▸ EXCERPTED TEXT
BEGIN

June 20th, 2007 at 7:20 am
Elizabeth, I’ve traveled with my own father, but never anything close to this far. Thank you for sharing this lovely piece.
June 20th, 2007 at 8:52 am
Beautiful piece, Elizabeth. Very moving. Very personal for me in some ways, too. Maybe we’ll be able to talk about it someday.
June 22nd, 2007 at 11:08 am
This is an AMAZING piece, Liz, just amazing — so carefully and beautifully crafted — and the craft is vitally important; it’s so important and necessary to place each word and sound and image and white space over and in opposition to the horror of Buchenwald, of all that happened each minute there.
What I most love about this is the stunning restraint. Inside the writing is the sound of the 10,000 voices, yet it’s all the more powerful for being indirect. Your images and metaphors carry so much powerful significance — those glinting fish, the green of the trees slowly creeping toward the wire, the dusty ground, the twisting road . . . . the whole world, first of Hamburg and then of Buchenwald, is re-created here, so that it’s made real, both in 1944 and 1945, and in the present of your visit with your wonderful, thoughtful, courageous father.
Do you have a memoir here, growing? I think so.
June 23rd, 2007 at 5:16 pm
this is a moveing story,I just cannot imangine the terror that your dad went through. I pray that this is NEVER repeated ever again by any one to any one again.

END

▸ PROBLEM DESCRIPTION
Transcribe word for word the passage of the reader comments that opens with the words containing "What I most" and closes with "thoughtful, courageous father.".

▸ RECORDED INFORMATION
BEGIN

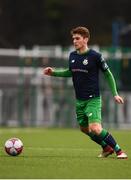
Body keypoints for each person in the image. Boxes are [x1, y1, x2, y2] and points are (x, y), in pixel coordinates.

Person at [43, 26, 128, 159]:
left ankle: (119, 151)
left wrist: (115, 93)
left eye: (77, 38)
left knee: (95, 128)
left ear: (85, 39)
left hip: (92, 99)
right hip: (79, 100)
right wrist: (53, 73)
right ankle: (106, 148)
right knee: (84, 129)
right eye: (73, 39)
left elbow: (108, 74)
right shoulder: (72, 56)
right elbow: (71, 72)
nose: (74, 41)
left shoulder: (95, 56)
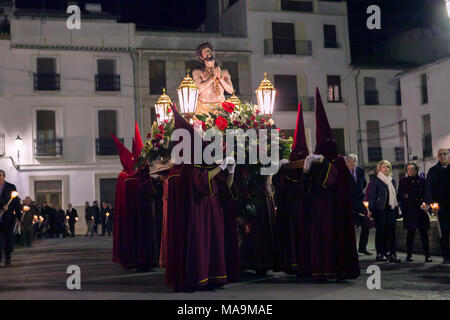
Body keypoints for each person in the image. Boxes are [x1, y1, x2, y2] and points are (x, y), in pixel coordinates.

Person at [298, 88, 360, 281]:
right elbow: (307, 188)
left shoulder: (338, 161)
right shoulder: (316, 161)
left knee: (335, 240)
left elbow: (341, 184)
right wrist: (307, 170)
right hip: (320, 210)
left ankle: (339, 271)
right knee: (321, 241)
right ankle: (323, 271)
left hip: (335, 210)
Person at [272, 102, 309, 274]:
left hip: (303, 210)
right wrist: (280, 171)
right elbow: (278, 186)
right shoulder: (286, 171)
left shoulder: (309, 170)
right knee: (291, 236)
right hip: (289, 209)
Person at [397, 162, 432, 263]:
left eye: (413, 169)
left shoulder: (423, 181)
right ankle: (409, 255)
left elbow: (427, 194)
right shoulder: (403, 181)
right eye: (408, 169)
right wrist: (405, 201)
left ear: (416, 170)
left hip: (421, 210)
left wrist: (427, 205)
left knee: (424, 234)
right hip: (410, 211)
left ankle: (427, 255)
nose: (411, 171)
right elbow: (400, 195)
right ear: (406, 170)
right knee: (410, 234)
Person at [368, 160, 401, 263]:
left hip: (391, 209)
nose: (386, 169)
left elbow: (395, 197)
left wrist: (397, 210)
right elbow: (372, 197)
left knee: (392, 233)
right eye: (383, 167)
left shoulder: (392, 180)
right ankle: (380, 253)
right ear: (379, 169)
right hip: (380, 210)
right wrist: (371, 211)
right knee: (381, 233)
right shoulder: (376, 180)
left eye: (387, 167)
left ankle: (393, 254)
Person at [192, 42, 234, 116]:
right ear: (201, 57)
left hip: (220, 108)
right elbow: (198, 90)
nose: (208, 53)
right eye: (205, 52)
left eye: (209, 51)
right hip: (204, 108)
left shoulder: (224, 72)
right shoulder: (198, 72)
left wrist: (220, 78)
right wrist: (212, 78)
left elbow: (230, 90)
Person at [425, 148, 450, 264]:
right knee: (443, 232)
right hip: (441, 207)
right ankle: (446, 256)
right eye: (440, 154)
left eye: (445, 154)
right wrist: (430, 205)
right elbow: (429, 188)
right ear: (438, 157)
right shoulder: (433, 171)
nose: (443, 156)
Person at [346, 154, 371, 255]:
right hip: (349, 204)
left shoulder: (360, 170)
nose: (352, 163)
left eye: (354, 161)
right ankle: (351, 250)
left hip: (360, 202)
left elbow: (364, 183)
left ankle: (362, 247)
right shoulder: (343, 172)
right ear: (346, 162)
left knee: (366, 226)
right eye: (350, 161)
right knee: (350, 228)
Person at [0, 170, 22, 266]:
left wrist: (19, 217)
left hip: (8, 218)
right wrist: (1, 206)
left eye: (0, 175)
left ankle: (7, 257)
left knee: (8, 238)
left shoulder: (11, 187)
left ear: (4, 177)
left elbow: (16, 203)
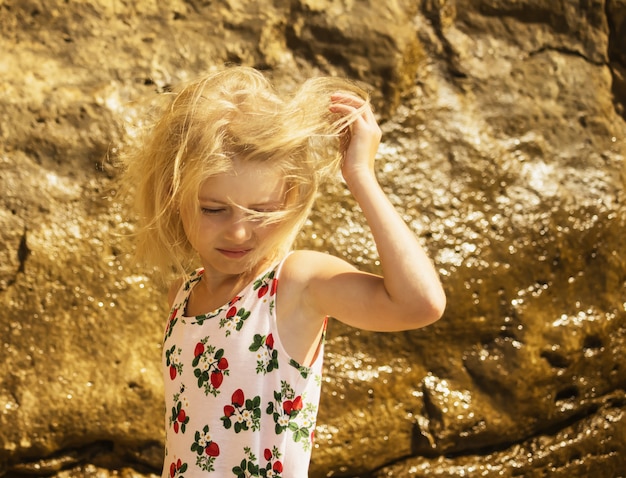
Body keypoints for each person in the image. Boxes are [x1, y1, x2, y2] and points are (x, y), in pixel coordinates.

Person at [120, 65, 445, 477]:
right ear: (173, 196)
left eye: (262, 210)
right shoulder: (181, 298)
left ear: (290, 199)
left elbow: (421, 304)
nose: (239, 230)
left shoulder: (293, 285)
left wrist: (361, 176)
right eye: (214, 209)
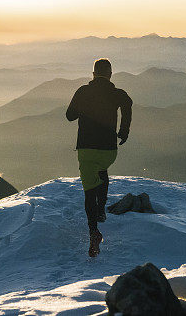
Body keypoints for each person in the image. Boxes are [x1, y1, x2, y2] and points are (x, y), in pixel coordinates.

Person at [66, 58, 132, 257]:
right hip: (109, 150)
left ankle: (93, 231)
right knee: (102, 171)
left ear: (93, 74)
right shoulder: (116, 93)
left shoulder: (83, 91)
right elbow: (127, 103)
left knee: (89, 191)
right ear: (111, 74)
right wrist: (124, 131)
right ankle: (102, 209)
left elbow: (70, 116)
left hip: (86, 148)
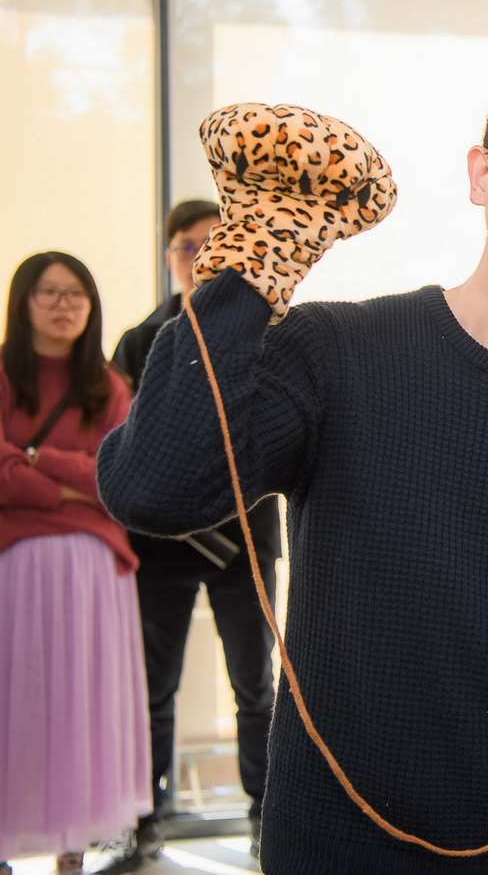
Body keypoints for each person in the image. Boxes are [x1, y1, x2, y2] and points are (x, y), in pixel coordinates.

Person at [96, 61, 488, 874]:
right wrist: (252, 263)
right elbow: (152, 488)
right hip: (335, 855)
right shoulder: (339, 352)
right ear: (482, 172)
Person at [99, 200, 282, 873]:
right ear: (169, 256)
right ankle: (143, 821)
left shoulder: (269, 331)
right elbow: (126, 442)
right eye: (186, 245)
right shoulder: (139, 341)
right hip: (160, 549)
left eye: (213, 242)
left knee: (254, 686)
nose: (201, 256)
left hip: (244, 544)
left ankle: (266, 816)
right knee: (153, 688)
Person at [0, 252, 150, 874]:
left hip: (95, 577)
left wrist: (34, 461)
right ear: (23, 301)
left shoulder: (109, 387)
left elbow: (120, 475)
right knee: (13, 710)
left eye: (76, 294)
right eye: (50, 293)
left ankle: (73, 854)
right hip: (12, 569)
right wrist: (70, 484)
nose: (64, 305)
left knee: (83, 715)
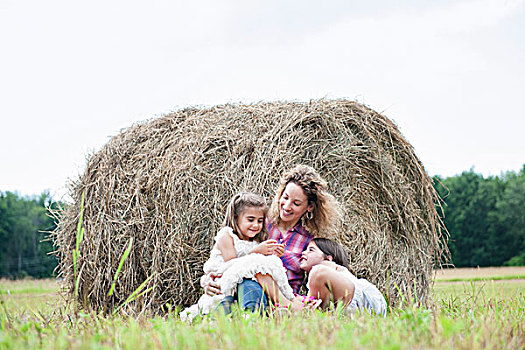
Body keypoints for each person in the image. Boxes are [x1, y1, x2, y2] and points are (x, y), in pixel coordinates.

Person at [204, 165, 342, 312]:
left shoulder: (309, 241)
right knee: (249, 282)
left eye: (296, 203)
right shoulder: (259, 224)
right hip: (251, 289)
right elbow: (229, 255)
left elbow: (322, 277)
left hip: (287, 298)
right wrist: (206, 281)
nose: (287, 206)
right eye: (285, 197)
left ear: (309, 207)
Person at [180, 192, 294, 321]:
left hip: (243, 287)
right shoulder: (226, 237)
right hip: (223, 287)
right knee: (237, 293)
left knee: (253, 283)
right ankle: (233, 318)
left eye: (260, 221)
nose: (256, 225)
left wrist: (271, 257)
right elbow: (234, 269)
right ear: (236, 218)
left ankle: (257, 315)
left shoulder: (256, 240)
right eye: (250, 220)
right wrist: (257, 253)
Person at [299, 238, 387, 316]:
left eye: (311, 250)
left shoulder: (327, 268)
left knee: (318, 272)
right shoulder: (317, 282)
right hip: (360, 310)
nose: (303, 252)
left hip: (365, 298)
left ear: (328, 258)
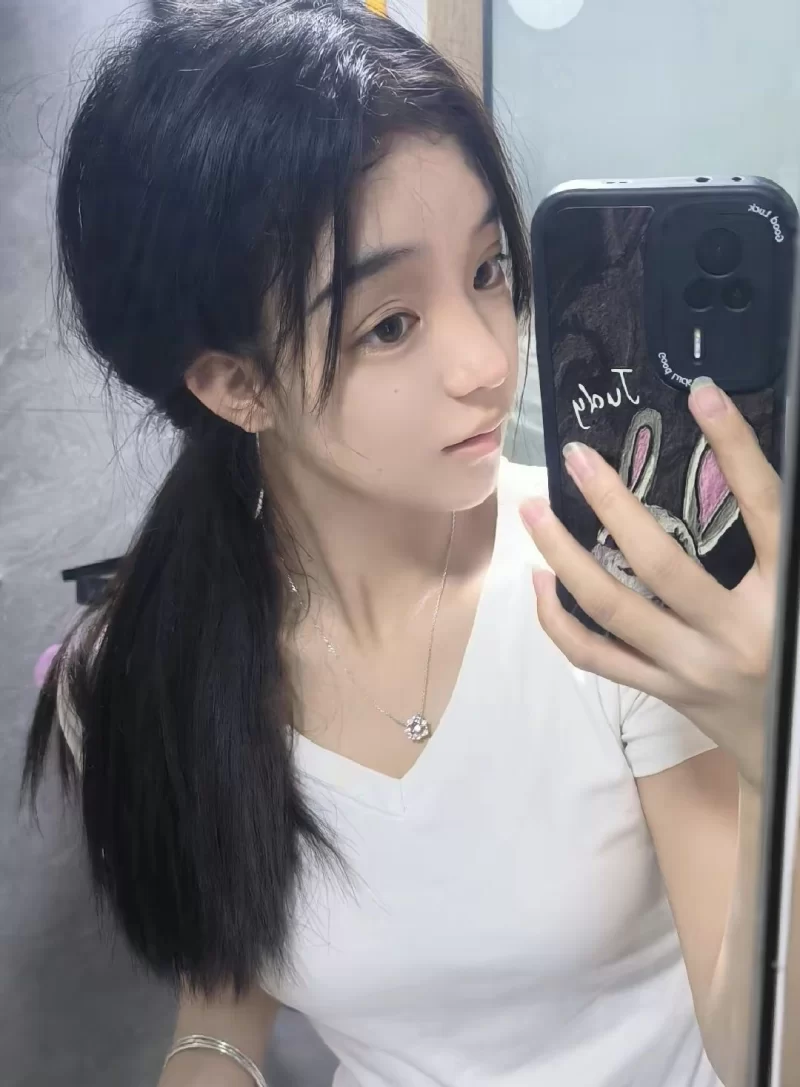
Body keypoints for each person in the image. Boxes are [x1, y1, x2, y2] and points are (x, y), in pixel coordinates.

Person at [22, 2, 794, 1085]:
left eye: (488, 269)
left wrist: (768, 748)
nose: (488, 360)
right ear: (236, 385)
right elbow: (221, 995)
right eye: (389, 324)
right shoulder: (142, 666)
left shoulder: (604, 593)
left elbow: (756, 1051)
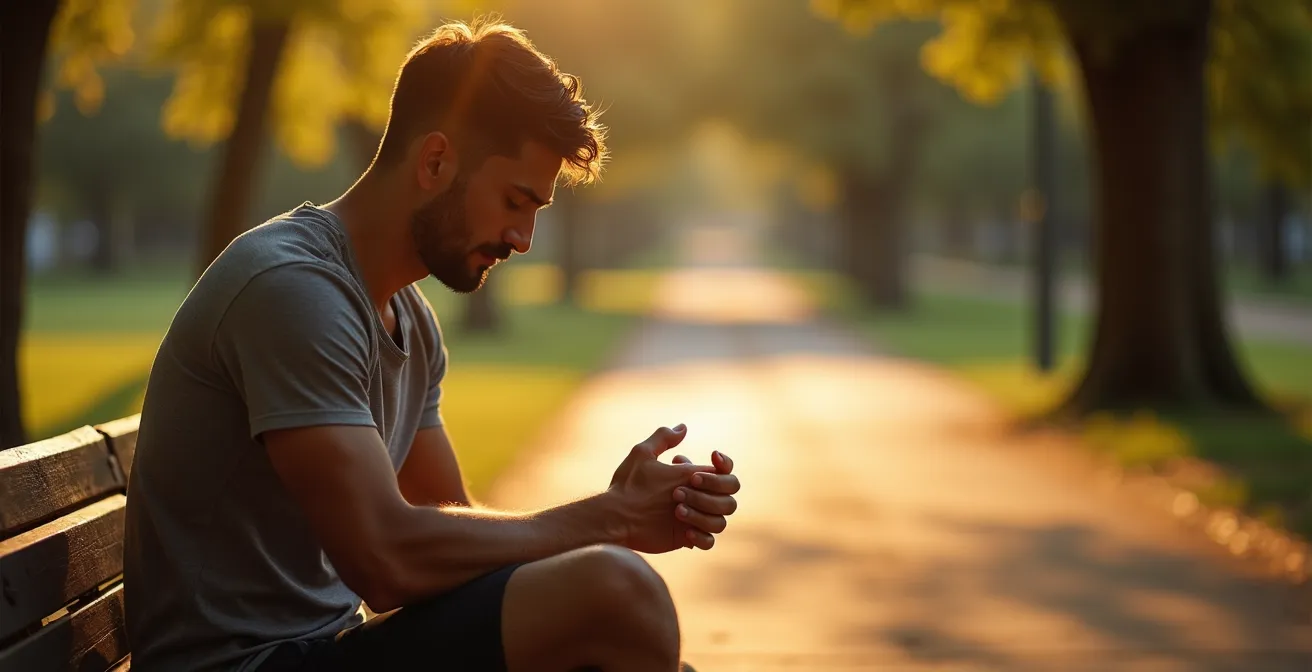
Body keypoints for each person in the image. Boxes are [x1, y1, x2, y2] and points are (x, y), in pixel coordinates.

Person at [122, 17, 740, 672]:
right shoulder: (293, 290)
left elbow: (451, 530)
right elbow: (386, 560)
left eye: (536, 211)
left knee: (620, 625)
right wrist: (605, 523)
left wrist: (611, 519)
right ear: (436, 160)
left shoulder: (410, 323)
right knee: (617, 592)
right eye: (514, 200)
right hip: (245, 666)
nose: (524, 238)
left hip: (319, 650)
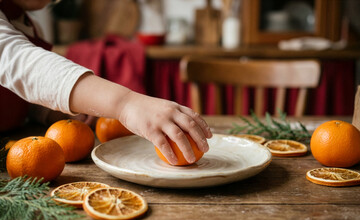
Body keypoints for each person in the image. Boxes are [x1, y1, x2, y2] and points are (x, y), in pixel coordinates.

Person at [0, 0, 212, 165]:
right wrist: (127, 104)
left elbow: (19, 91)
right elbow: (23, 65)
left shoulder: (29, 24)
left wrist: (53, 112)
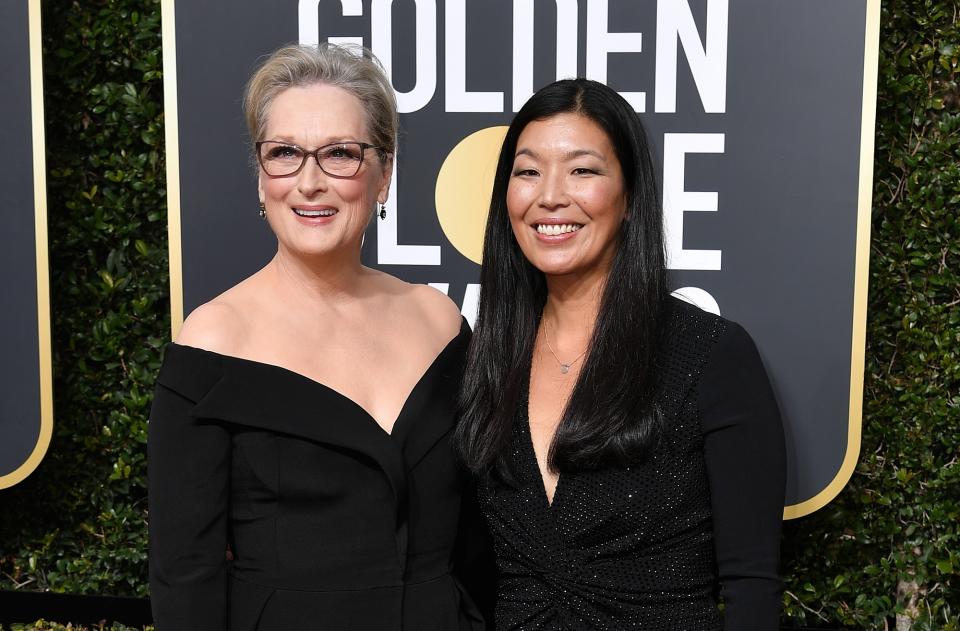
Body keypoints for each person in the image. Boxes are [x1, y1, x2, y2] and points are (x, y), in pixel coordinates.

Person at [148, 43, 490, 630]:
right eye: (284, 154)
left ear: (383, 175)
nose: (309, 182)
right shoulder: (214, 341)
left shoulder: (439, 321)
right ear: (261, 179)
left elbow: (482, 537)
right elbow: (185, 579)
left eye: (339, 155)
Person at [455, 78, 786, 630]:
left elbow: (751, 587)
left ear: (630, 195)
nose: (550, 196)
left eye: (582, 170)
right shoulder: (484, 361)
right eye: (528, 171)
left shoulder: (710, 356)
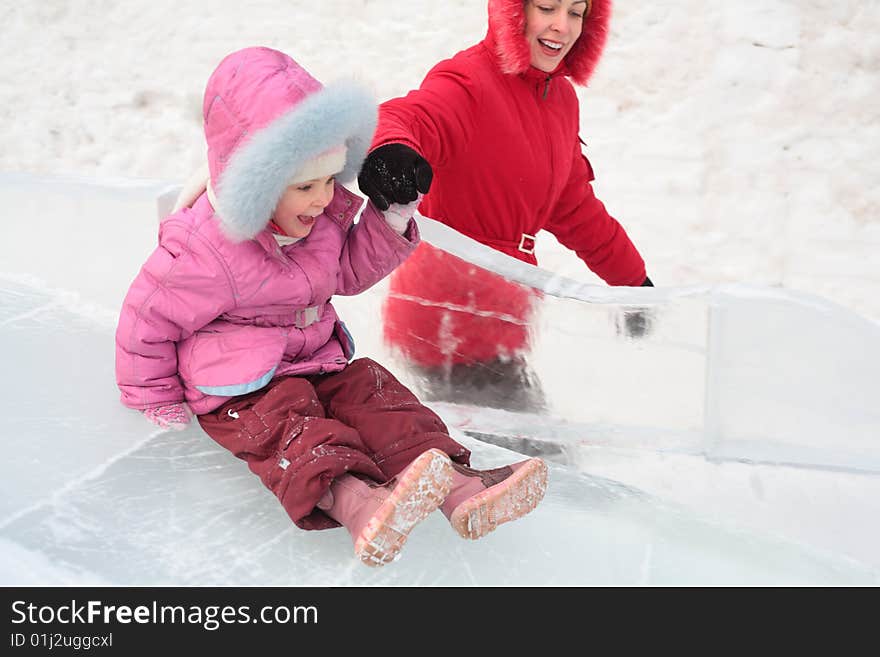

END

▸ COMPLETED TASK
What I most love about this is the stunning restraint. Inside the writing is the sound of the 10,000 voices, yet it’s all the more powerful for being indirect. Your images and metaphors carry so much powerful significance — those glinting fish, the green of the trees slowly creeping toward the wire, the dusty ground, the twisting road . . . . the whole world, first of Hamburg and then of Buchenwald, is re-created here, so that it’s made real, both in 1944 and 1945, and in the present of your visit with your wonderful, thoughtful, courageous father.